— Uraian Tugas —
Terjemahkan ke dalam bahasa Inggris kalimat dari teks tentang dokumentasi dan publikasi ini: "Orang nggak akan selalu tahu tentang apa yang sudah, sedang dan yang akan Anda kerjakan."

— Teks yang Diberikan —
===============

“Dev, jangan lupa ya, foto acara tadi dipilih, trus ditayangkan di koran. Bila perlu, kita beli penuh sehalaman koran itu!”
Begitu kata saya punya Big Boss. Beliau request saya untuk mendokumentasikan dan mempublikasikan apapun
kegiatan Beliau dan kantor kami. Semua,
setiap kegiatan difoto, divideokan, dipublikasikan di media cetak dan televisi,
dipigura dan diarsip dengan baik. Malah Beliau
(pernah) meminta dibuatkan tim khusus dokumentasi, yang (sayangnya) sampai
akhir masa jabatan Beliau, tidak terlaksana karena sesuatu dan lain hal.
Dalam hati saya menggerutu, “ini Bapak nggak ikhlas banget sih
dalam bekerja, sampai segitunya pekerjaanya minta dicatat dan dipamerkan!”.
It was about seven
years ago, dan baru belakangan ini saya merasakan perlunya dokumentasi dan
publikasi, yang seringnya cuman jadi seksi ecek-ecek didalam setiap
kepanitiaan. Dan ini saya bilang penting, bukan karena saya hobi memotret ya,
tapi karena ini,
Satu,
Orang nggak akan
selalu tahu tentang apa yang sudah, sedang dan yang akan Anda kerjakan. Mereka
punya kesibukan sendiri-sendiri, dan nggak
ada waktu untuk ngurusi bagaimana dan
apa hasil kerja Anda. Dan sejak pepatah “rumput tetangga selalu lebih hijau
dari rumput sendiri” telah mengakar kuat dibenak manusia, maka orang lain hanya
(dan hanya) akan melihat bagian yang enak-enak saja dari kehidupan kita.
“Enak ya, Bapak itu kerjaannya cuman ongkang-ongkang
sambil klak-klik komputer, gajinya
gede!” (percakapan OB sebuah gedung bertingkat 67)

===============

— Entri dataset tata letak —
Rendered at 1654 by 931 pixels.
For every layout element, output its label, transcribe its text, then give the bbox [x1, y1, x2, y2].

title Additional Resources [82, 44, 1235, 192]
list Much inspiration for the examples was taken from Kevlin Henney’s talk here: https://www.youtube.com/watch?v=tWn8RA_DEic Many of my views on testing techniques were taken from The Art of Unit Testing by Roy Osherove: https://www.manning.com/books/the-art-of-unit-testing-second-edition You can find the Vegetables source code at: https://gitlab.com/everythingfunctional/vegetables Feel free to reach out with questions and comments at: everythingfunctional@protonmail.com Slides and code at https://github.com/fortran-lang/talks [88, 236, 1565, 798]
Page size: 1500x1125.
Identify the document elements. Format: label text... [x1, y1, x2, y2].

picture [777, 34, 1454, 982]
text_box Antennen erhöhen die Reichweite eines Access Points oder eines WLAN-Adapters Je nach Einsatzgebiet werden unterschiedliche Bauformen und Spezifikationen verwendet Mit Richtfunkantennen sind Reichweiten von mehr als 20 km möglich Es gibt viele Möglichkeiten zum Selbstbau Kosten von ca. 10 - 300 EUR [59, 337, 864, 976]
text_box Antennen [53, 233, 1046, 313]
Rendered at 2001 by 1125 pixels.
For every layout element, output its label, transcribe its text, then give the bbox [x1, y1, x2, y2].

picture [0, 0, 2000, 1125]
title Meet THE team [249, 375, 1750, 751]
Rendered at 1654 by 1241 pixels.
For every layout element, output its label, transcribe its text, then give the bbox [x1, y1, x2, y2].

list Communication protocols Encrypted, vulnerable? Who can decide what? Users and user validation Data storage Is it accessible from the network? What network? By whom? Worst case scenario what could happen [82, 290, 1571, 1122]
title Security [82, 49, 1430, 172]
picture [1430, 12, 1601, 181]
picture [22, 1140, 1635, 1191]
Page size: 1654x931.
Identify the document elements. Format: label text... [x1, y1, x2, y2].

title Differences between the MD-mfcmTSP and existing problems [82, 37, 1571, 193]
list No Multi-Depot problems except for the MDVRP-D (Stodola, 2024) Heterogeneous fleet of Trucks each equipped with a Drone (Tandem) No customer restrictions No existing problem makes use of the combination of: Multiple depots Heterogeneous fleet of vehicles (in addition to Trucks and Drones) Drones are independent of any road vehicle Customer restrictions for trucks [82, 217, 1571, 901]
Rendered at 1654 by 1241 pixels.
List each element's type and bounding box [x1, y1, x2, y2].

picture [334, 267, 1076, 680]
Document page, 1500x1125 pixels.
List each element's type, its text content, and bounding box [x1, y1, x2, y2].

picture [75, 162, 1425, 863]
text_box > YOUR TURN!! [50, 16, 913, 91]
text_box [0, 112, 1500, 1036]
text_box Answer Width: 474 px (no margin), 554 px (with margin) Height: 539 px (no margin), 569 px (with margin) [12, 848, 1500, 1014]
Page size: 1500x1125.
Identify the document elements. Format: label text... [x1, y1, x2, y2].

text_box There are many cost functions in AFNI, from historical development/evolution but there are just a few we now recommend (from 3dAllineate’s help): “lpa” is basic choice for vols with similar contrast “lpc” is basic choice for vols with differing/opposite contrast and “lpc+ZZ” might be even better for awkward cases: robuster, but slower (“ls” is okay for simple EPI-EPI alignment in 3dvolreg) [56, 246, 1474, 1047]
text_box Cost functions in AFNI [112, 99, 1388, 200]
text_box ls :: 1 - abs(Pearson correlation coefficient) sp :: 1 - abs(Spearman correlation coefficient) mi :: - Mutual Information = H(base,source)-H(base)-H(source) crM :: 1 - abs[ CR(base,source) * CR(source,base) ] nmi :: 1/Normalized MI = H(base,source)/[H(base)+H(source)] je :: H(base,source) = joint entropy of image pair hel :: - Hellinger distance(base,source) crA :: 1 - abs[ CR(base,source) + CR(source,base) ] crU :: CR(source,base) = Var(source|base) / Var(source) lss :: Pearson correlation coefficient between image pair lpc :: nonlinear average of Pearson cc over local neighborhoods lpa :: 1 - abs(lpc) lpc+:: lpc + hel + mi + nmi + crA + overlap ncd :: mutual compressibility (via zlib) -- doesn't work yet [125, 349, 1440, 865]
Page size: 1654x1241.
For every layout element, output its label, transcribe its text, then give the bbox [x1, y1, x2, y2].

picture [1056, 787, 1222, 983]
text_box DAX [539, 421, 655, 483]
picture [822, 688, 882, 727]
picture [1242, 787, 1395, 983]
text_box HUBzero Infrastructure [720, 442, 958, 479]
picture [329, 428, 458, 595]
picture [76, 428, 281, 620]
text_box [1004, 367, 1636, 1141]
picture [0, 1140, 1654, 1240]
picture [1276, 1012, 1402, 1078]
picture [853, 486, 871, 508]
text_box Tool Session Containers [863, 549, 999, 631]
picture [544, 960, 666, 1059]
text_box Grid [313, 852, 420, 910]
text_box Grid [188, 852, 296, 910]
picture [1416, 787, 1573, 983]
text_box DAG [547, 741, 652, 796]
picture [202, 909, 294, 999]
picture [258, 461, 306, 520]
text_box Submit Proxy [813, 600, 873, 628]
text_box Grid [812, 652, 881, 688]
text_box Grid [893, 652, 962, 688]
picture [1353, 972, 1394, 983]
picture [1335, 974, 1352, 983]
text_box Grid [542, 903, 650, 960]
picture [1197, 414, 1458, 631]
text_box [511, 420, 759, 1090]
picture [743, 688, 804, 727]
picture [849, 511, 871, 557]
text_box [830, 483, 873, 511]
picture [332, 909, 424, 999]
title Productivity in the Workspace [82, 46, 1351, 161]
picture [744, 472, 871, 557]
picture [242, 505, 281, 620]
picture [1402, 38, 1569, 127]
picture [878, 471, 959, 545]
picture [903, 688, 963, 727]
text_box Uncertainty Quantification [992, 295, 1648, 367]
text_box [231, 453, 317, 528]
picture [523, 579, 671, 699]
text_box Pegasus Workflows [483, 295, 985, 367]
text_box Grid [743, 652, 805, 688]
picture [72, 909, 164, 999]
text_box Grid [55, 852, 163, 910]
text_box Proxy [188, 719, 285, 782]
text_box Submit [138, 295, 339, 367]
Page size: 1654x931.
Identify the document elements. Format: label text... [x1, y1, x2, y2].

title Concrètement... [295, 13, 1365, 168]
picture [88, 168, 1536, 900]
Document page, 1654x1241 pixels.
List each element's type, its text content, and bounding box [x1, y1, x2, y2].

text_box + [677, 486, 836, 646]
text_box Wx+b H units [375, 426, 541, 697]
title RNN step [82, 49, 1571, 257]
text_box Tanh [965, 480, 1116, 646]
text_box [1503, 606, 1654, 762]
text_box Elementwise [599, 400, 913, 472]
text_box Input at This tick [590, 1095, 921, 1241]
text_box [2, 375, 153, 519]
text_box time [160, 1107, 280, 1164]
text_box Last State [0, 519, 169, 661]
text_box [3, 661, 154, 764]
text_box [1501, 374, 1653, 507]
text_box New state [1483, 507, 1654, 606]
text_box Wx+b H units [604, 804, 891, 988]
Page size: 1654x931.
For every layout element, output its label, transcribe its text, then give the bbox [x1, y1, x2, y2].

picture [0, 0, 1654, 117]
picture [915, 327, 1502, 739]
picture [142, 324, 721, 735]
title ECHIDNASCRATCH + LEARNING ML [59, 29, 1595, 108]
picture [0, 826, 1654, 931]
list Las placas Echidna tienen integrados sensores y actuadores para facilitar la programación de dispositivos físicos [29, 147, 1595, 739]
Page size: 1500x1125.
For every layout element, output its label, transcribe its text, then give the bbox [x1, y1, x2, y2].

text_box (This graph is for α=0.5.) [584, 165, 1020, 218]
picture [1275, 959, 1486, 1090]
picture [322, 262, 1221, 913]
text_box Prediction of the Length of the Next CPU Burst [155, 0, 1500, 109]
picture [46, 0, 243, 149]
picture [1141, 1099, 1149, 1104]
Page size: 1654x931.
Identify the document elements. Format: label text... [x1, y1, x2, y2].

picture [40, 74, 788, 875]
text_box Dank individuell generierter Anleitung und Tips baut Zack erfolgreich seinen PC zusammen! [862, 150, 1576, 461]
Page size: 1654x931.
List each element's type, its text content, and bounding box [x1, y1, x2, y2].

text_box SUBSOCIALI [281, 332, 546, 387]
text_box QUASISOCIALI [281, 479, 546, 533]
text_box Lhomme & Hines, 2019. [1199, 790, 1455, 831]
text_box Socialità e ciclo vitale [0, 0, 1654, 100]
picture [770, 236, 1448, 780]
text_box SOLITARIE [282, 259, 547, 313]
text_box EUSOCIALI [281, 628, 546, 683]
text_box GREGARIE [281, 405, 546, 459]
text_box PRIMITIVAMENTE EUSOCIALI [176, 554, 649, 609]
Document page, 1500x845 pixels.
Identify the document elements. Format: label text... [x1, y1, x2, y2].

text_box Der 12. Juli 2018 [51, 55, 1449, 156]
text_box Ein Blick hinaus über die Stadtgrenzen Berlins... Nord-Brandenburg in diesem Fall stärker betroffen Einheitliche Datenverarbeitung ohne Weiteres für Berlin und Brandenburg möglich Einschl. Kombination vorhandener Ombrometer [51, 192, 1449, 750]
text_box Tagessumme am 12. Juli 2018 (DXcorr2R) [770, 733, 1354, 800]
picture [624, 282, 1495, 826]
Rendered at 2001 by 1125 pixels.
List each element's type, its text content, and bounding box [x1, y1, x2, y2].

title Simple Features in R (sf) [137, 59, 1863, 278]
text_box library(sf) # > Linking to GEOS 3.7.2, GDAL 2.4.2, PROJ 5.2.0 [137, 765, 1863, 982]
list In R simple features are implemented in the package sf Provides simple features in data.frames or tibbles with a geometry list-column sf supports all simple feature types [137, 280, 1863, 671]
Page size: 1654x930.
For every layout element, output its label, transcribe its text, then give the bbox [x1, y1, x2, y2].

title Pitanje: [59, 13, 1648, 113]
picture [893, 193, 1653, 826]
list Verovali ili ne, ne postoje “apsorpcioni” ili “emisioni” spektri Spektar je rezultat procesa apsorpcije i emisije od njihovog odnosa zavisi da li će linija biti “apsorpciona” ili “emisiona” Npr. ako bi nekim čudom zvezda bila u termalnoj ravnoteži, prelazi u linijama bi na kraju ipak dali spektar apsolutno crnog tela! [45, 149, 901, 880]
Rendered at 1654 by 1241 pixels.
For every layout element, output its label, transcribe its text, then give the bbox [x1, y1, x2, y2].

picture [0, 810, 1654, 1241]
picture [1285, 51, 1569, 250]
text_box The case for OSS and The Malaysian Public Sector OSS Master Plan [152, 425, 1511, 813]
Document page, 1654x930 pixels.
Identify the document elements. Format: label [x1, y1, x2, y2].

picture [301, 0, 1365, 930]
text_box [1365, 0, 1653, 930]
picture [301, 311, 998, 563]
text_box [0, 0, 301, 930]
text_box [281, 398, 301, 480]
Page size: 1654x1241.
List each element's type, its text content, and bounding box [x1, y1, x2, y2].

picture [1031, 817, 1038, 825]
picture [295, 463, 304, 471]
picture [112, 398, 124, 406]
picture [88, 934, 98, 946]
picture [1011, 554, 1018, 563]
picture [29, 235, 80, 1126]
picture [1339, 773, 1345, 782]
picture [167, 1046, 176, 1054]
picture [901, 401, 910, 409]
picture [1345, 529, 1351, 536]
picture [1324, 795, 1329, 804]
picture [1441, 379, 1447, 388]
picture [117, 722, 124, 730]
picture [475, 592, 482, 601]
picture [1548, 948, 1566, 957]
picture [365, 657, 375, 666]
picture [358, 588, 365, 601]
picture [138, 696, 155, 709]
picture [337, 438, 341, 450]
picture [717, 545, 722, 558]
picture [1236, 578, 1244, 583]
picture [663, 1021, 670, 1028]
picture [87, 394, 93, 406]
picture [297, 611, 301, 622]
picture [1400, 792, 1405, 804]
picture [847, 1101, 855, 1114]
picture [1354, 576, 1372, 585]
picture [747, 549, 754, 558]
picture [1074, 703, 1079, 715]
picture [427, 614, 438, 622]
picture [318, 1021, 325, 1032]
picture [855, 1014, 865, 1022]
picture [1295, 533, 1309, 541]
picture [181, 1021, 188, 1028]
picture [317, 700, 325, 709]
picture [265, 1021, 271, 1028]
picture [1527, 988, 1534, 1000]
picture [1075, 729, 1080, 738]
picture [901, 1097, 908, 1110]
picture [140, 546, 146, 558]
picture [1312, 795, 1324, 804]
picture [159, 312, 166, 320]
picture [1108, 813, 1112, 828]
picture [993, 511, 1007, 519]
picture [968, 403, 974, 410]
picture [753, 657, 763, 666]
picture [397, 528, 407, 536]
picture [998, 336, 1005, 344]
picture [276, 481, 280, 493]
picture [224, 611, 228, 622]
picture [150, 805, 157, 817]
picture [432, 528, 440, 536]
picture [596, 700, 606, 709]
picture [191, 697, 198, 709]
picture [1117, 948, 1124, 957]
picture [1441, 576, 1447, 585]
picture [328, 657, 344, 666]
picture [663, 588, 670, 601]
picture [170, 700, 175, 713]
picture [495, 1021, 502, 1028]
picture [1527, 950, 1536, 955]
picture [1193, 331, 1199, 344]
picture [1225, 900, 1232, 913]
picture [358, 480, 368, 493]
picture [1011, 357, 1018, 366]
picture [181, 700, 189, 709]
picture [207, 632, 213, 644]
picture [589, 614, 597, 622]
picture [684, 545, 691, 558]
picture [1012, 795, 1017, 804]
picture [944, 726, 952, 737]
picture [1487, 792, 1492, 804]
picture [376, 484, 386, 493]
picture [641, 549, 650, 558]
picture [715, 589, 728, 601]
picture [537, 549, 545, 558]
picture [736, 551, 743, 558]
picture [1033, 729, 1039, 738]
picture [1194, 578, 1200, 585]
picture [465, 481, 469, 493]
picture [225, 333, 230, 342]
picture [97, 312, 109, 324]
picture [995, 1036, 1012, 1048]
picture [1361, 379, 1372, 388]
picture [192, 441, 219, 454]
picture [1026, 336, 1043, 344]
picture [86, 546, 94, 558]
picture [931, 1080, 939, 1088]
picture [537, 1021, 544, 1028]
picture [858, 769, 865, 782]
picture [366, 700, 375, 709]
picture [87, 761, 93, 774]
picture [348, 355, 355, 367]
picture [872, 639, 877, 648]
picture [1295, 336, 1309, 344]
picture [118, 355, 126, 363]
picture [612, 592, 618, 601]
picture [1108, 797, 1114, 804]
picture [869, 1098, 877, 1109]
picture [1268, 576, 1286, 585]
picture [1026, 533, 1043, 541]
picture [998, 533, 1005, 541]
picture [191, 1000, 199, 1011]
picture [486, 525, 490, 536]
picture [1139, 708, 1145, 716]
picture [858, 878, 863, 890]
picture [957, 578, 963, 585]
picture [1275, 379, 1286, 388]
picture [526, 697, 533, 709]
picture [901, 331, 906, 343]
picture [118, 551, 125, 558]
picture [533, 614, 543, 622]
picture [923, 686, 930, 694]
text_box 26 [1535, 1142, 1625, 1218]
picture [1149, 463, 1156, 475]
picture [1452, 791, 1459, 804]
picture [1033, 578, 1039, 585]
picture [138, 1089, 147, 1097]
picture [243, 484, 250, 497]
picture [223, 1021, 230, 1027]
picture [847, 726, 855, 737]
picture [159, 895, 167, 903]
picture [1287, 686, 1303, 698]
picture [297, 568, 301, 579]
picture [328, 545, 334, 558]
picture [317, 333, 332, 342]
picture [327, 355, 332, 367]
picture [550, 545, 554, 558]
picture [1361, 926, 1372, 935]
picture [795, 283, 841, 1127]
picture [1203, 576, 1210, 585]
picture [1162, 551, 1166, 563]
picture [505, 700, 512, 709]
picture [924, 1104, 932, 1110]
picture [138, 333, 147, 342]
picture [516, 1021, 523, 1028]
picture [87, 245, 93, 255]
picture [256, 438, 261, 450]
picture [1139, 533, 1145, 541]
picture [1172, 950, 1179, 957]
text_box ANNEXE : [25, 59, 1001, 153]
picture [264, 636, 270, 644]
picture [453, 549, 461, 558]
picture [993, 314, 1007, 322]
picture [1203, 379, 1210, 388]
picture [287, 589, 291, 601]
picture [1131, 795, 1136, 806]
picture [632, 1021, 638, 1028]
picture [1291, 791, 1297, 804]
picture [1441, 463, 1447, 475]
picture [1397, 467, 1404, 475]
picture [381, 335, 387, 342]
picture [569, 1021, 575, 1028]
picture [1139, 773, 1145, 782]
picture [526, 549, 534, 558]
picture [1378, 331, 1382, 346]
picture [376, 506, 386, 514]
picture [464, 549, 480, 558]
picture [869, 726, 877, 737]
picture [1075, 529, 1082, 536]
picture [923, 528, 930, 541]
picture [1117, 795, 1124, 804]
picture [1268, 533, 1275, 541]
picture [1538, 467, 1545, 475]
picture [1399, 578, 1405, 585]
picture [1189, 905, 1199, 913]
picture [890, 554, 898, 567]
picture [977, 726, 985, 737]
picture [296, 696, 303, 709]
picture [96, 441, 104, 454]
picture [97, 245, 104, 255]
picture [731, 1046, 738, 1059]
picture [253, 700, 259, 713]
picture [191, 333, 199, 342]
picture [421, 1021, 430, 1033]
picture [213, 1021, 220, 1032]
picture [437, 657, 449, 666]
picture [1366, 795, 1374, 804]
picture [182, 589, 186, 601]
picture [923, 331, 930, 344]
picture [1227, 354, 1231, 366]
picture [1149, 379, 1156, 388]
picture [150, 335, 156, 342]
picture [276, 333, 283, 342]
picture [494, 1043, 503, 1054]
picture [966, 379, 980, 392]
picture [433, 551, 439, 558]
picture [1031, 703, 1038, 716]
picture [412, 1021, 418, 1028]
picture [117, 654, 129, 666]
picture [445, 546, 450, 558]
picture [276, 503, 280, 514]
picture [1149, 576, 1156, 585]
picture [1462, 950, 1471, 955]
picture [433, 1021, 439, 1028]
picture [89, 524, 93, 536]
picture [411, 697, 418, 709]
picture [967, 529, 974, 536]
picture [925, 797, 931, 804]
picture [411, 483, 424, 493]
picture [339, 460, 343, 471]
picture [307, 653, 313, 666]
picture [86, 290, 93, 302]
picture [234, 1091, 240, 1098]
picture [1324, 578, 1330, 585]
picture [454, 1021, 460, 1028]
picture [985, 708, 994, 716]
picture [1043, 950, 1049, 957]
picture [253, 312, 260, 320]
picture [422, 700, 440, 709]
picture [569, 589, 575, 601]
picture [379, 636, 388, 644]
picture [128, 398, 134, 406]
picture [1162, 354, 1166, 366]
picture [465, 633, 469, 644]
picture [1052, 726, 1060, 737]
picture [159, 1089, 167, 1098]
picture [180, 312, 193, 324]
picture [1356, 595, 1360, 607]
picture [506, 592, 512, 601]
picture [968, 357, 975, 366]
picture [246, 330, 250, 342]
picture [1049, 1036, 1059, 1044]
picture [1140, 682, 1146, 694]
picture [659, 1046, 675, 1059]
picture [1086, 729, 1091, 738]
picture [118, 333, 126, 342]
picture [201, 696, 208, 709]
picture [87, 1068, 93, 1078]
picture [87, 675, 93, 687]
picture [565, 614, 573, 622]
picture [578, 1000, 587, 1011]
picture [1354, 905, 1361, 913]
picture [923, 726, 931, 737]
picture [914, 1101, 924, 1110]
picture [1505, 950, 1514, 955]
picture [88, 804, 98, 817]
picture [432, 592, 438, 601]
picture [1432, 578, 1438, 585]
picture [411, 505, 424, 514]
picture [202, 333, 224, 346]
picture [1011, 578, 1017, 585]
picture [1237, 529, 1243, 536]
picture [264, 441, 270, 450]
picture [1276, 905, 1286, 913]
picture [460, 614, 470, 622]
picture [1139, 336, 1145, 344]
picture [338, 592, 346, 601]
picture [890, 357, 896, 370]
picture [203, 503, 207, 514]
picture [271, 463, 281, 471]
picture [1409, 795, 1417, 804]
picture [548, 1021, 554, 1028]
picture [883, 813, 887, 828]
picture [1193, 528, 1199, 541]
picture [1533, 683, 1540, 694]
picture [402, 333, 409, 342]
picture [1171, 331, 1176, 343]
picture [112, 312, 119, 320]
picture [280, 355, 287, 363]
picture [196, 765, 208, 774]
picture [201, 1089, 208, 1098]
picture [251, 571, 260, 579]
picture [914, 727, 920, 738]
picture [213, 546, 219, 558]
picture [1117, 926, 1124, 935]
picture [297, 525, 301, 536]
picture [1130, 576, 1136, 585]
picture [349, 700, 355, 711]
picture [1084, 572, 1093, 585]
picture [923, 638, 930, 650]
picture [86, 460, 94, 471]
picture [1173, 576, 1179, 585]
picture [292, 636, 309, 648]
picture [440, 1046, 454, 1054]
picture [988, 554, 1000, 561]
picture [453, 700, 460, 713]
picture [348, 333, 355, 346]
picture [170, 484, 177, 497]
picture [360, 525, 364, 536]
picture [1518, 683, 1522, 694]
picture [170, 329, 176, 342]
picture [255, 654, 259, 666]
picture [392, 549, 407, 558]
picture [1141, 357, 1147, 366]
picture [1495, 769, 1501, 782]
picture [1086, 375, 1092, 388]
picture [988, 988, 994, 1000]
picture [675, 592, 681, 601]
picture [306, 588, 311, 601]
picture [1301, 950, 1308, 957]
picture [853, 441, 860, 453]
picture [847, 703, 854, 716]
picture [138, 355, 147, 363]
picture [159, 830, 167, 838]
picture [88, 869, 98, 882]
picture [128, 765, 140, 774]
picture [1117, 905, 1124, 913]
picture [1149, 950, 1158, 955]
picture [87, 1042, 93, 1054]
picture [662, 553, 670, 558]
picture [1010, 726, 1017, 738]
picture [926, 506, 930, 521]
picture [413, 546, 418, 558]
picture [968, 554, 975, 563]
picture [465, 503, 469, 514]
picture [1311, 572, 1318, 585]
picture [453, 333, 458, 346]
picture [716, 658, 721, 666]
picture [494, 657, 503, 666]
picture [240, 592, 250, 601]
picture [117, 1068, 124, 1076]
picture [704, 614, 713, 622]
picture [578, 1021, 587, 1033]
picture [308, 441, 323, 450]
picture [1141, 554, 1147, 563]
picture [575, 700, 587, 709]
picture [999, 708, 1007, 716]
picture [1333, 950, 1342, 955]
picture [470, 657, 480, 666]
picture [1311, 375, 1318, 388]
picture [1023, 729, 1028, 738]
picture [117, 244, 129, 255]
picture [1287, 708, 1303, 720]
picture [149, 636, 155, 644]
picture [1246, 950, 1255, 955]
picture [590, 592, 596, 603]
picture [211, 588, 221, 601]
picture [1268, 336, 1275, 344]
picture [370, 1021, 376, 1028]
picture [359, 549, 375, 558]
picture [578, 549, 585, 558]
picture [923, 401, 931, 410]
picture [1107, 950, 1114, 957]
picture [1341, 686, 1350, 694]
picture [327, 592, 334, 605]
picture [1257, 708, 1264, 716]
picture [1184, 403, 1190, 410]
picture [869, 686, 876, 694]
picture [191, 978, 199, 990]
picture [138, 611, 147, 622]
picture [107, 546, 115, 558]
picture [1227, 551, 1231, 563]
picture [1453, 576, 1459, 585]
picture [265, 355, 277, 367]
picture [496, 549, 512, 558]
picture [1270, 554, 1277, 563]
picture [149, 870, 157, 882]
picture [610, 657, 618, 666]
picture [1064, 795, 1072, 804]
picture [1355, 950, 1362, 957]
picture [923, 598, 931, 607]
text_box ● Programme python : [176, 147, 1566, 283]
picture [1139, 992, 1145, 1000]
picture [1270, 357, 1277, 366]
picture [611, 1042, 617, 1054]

===============

— Hasil Tugas —
People won't always know about what you have done, are doing, and will do.